The real root of “Uncharted’s” tonal shift lies in its two lead protagonists. Both Nate and Sully have very different motivations in the film than they do in the game, and that completely changes the nature of their quest.
Let’s start with Sully. In the movie, he’s motivated by one thing — money. He wants Magellan’s treasure because he wants to be rich, even though he’s already wealthy enough to afford a massive apartment in Manhattan. Until he saves Nate at the very end of the movie, the only thing he seems to care about is money, and it’s still his main motivation by the time the credits roll. In the “Uncharted” games, by contrast, Sully doesn’t really care about money. Okay, yes, he does care about money, but that’s not his obsession. Every time he gets a big payday, he blows most of it on gambling and luxurious living. He has an easy-come, easy-go mentality, not the hoarder’s mindset that seems to possess Mark Wahlberg’s character. Video game Sully is really motivated by the thrill of the chase — he loves outwitting the competition, living lavishly, and not playing by society’s rules. That’s why he’s willing to throw himself into danger well into his 60s.

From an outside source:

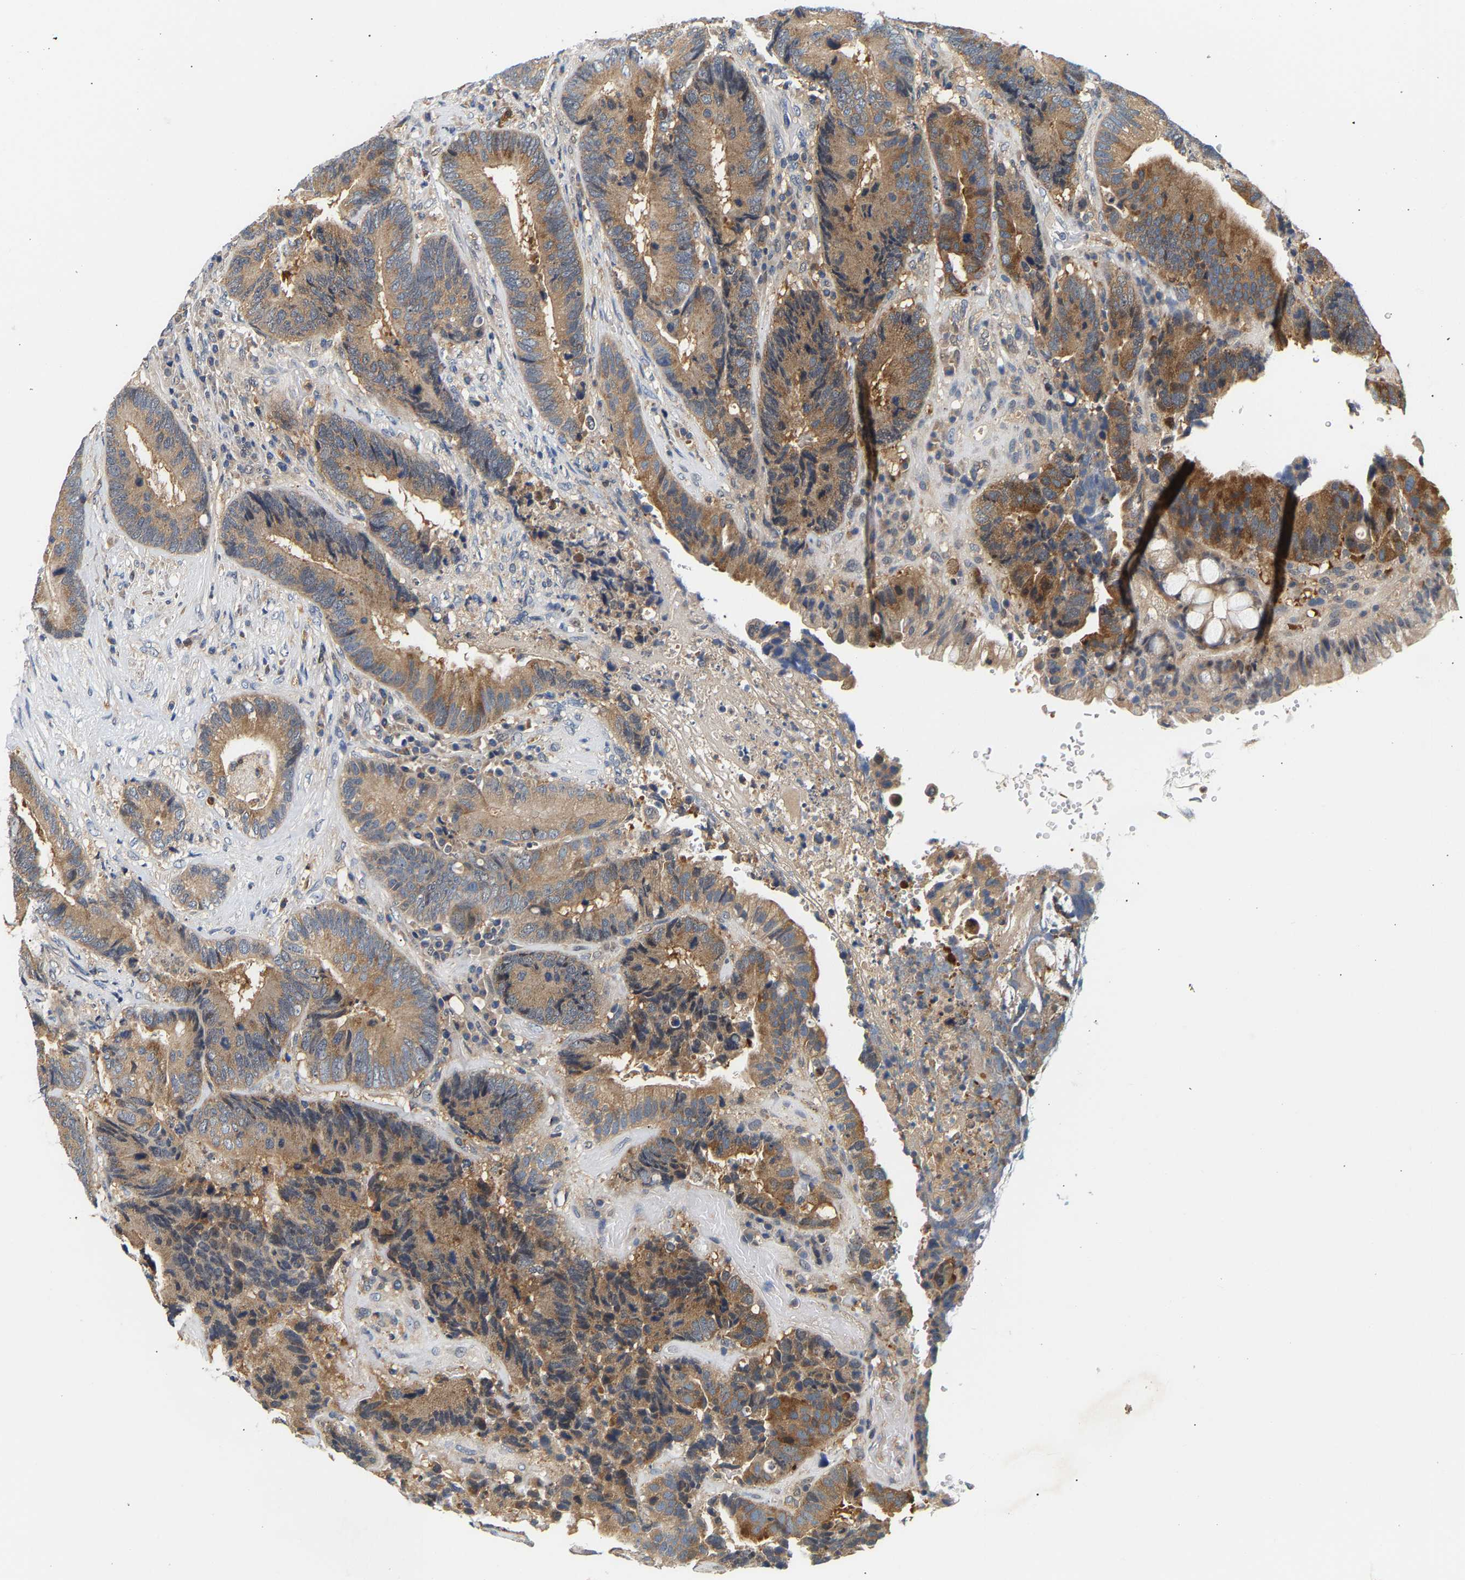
{"staining": {"intensity": "moderate", "quantity": ">75%", "location": "cytoplasmic/membranous"}, "tissue": "colorectal cancer", "cell_type": "Tumor cells", "image_type": "cancer", "snomed": [{"axis": "morphology", "description": "Adenocarcinoma, NOS"}, {"axis": "topography", "description": "Rectum"}], "caption": "Immunohistochemistry micrograph of human colorectal cancer (adenocarcinoma) stained for a protein (brown), which exhibits medium levels of moderate cytoplasmic/membranous staining in about >75% of tumor cells.", "gene": "PPID", "patient": {"sex": "female", "age": 89}}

Tom Holland’s Drake experiences a similar change in motivation. The only reason he embarks on the Magellan quest is to find his brother, and the only reason he completes the mission is to fulfill his brother’s dream. In the games, Nate is motivated by ego more than anything else. He truly loves history, but he also wants to prove that he’s smarter and more daring than anyone else. He gets a rush out of near-death experiences, and that fixation ultimately leads him to some pretty dark places.